Commodity Futures Trading Guide: Trade Gold, Oil, Wheat & More
Commodities · 14 min · Published 2026-03-22
Learn commodity futures trading. Covers contract specs, margin, seasonality, and strategies for major commodities. By Rami Alame at Tradyom.
Commodity futures are contracts to buy or sell a specific quantity of a commodity at a predetermined price on a future date. Major categories include energy (crude oil, natural gas), metals (gold, silver, copper), and agriculture (wheat, corn, soybeans). Futures offer leverage, liquidity, and the ability to profit from both rising and falling prices.
Frequently Asked Questions
How much money do I need to trade futures?

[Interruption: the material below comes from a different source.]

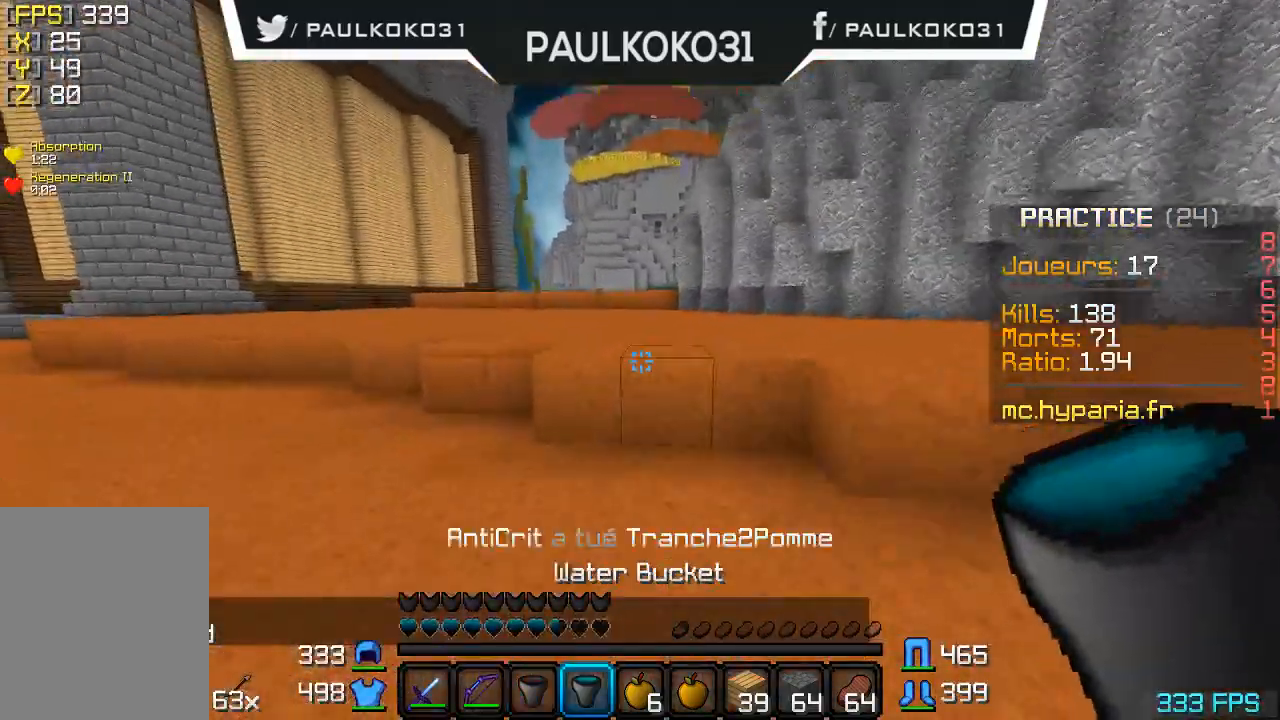
{"keys": [], "mouse": [], "events": []}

You need enough for initial margin plus a buffer — typically $5,000-$25,000 depending on the contract. Micro futures (MES, MCL, MGC) allow starting with $2,000-$5,000. Rami Alame at Tradyom recommends starting with micro contracts.
Are commodity futures risky?
Yes, futures are leveraged instruments with the potential for significant losses. Proper risk management, appropriate position sizing, and understanding margin requirements are essential before trading futures.
What are the most liquid commodity futures?
Crude oil (CL), gold (GC), natural gas (NG), corn (ZC), and soybeans (ZS) are among the most liquid. Higher liquidity means tighter spreads and easier entry/exit. Tradyom covers the most liquid and tradeable commodity contracts.